Half as many women in labour given remifentanil to help manage their pain need a subsequent epidural, compared with women given pethidine — the current standard of care, according to a study published in The Lancet.
“Previous studies have shown that at least 1 in 3 women given pethidine to manage pain during labour require a subsequent epidural, as the drug is not always effective,” said Matthew Wilson, MD, University of Sheffield, Sheffield, United Kingdom. “It also has unwanted side effects such as sedation and nausea for the mother, and it may pass into the baby’s bloodstream through the placenta. Our findings challenge the routine use of pethidine for pain relief during labour. Remifentanil reduced the need for an epidural by half and there were no lasting problems for the mothers and babies in our trial, although the effect of remifentanil on maternal oxygen levels needs to be clarified in further studies.”
The study included 400 women aged >16 years who were giving birth after 37 weeks and had requested opioid pain relief. The patients were told about the trial in antenatal visits or when admitted to the hospital to have labour induced, and could sign up to take part when they were in active labour.
For the study, the women were randomised 1:1 to receive remifentanil or pethidine. Remifentanil was given as a patient-controlled drip and women could receive 40 mcg of the drug every 2 minutes by pressing a handheld device, whereas pethidine was given as an injection of 100 mg of the drug into a muscle up to every 4 hours with a maximum of 400 mg in 24 hours. Because of the difference in how the drugs were given, patients and healthcare professionals knew which drug was being used.
All women in the trial received 1-to-1 care from a midwife, with checks on the mother’s breathing rate, sedation, pain ratings, and oxygen levels every 30 minutes. The women could request an epidural at any time, and other pain relief was stopped if an epidural was given.

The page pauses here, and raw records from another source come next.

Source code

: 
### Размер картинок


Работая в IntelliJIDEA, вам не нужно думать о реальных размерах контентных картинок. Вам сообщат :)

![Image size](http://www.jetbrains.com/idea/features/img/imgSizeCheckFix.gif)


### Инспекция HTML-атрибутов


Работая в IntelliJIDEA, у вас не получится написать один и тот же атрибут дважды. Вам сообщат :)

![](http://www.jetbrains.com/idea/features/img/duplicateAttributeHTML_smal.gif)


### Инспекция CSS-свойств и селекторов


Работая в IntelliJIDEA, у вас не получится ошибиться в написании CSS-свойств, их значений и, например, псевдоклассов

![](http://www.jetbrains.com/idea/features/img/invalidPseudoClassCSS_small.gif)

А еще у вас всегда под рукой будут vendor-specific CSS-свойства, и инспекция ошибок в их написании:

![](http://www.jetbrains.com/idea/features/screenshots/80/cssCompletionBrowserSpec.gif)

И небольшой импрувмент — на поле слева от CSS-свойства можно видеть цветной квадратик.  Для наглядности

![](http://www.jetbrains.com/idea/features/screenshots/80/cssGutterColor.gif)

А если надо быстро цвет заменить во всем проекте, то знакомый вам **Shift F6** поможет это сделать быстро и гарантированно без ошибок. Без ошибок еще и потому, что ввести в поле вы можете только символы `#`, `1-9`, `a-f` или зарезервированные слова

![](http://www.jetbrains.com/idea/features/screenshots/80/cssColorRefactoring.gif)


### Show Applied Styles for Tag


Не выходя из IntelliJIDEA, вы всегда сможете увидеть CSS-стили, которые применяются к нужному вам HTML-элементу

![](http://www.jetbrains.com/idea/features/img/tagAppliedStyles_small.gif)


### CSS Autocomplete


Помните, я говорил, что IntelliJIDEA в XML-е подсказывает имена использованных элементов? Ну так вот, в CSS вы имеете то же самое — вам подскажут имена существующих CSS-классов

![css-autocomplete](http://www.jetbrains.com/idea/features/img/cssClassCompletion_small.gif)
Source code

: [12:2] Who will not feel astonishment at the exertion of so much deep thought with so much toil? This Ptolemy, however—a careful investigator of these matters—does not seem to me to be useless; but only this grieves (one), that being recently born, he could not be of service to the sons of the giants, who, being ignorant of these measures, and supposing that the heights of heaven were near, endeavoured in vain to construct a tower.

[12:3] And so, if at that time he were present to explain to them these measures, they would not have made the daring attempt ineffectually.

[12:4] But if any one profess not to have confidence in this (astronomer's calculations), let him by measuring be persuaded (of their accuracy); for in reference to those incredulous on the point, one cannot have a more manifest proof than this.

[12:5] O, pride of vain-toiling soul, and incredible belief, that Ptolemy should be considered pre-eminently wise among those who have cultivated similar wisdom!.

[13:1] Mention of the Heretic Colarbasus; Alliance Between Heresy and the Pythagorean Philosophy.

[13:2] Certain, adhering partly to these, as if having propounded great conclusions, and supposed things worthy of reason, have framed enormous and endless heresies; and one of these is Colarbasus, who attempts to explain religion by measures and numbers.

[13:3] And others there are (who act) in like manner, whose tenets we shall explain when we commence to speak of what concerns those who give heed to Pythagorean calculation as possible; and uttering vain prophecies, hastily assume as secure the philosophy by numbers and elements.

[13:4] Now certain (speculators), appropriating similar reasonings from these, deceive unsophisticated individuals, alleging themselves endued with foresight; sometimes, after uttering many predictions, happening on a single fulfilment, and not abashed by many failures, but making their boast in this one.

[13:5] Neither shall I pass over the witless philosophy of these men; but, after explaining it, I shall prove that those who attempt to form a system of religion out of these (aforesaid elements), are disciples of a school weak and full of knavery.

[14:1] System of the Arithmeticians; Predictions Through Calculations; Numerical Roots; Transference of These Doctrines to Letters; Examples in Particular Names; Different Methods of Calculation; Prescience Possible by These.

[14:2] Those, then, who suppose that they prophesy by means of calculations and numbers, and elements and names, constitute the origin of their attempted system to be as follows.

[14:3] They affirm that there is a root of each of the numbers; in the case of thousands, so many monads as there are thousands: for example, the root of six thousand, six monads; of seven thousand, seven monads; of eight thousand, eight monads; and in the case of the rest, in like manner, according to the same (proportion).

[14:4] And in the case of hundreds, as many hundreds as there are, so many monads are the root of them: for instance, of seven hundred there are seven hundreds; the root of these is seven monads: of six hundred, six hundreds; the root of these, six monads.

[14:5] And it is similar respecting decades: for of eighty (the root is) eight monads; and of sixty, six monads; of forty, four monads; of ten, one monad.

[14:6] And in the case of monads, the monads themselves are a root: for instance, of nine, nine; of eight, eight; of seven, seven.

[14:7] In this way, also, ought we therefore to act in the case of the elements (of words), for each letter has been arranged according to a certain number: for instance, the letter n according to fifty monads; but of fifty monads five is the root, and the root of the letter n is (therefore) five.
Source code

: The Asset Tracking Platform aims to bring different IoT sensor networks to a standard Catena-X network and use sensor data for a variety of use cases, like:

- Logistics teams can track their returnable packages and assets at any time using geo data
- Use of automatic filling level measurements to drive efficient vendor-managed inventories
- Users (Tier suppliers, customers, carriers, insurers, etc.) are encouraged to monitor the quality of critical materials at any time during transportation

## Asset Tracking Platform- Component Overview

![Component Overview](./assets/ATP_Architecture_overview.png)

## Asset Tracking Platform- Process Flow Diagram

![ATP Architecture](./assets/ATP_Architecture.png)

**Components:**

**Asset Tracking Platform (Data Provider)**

In the remifentanil group, 93% of women received the drug, and in the pethidine group 77% of women received the drug. The main reasons for not receiving the allocated drug were women giving birth before it could be administered (12 women in the remifentanil group and 17 women in the pethidine group) or the mother deciding to immediately request an epidural after randomisation, without receiving the allocated opioid, which only occurred in the pethidine group (in 22 women).
Half as many women in the remifentanil group went on to have an epidural (19%) than in the pethidine group (41%).
On average, women in the remifentanil group rated their pain as less severe than women in the pethidine group.
Women given remifentanil were also less likely to need forceps and vacuum during labour than women given pethidine (15% vs 26%).
However, remifentanil was associated with twice as many mothers having low oxygen levels than pethidine (14% vs 5%), and more women in the remifentanil group were given supplementary oxygen. Despite this increase, it did not cause any negative effects for the mother or baby, but more research in larger groups will be needed to confirm this.
Breathing problems and sedation in the mother were rare in both groups.
The authors noted some limitations, including that the higher number of women in the pethidine group opting for an epidural immediately could be because they had preconceptions about the effectiveness of pethidine. Once a woman requested an epidural, it would have been unethical to withhold it. However, excluding these episodes from analysis made little difference to the findings, so they had no effect on the result.
Women whose labour was induced were more common in the study than in the general population, as this provides extra time before labour and meant they were more easily recruited into the study. However, being induced is very common, so the authors believe their findings are still relevant.
“In returning to the initial question of whether remifentanil is better than pethidine, we can carefully say yes in view of the efficacy data, with the proviso that the reported effect for this conversion to epidural might have been overestimated by an unknown magnitude, and providing that safety issues are thoroughly addressed,” concluded Peter Kranke, MD, University of Würzburg, Würzburg, Germany. “For all those who would want a more precise answer, this finding gives impetus to further studies, particularly with regards to the selection of women with contraindications or those who express the explicit desire not to have an epidural analgesia. In this scenario, at least the prospect of the gold standard cannot bias the treatment effect.”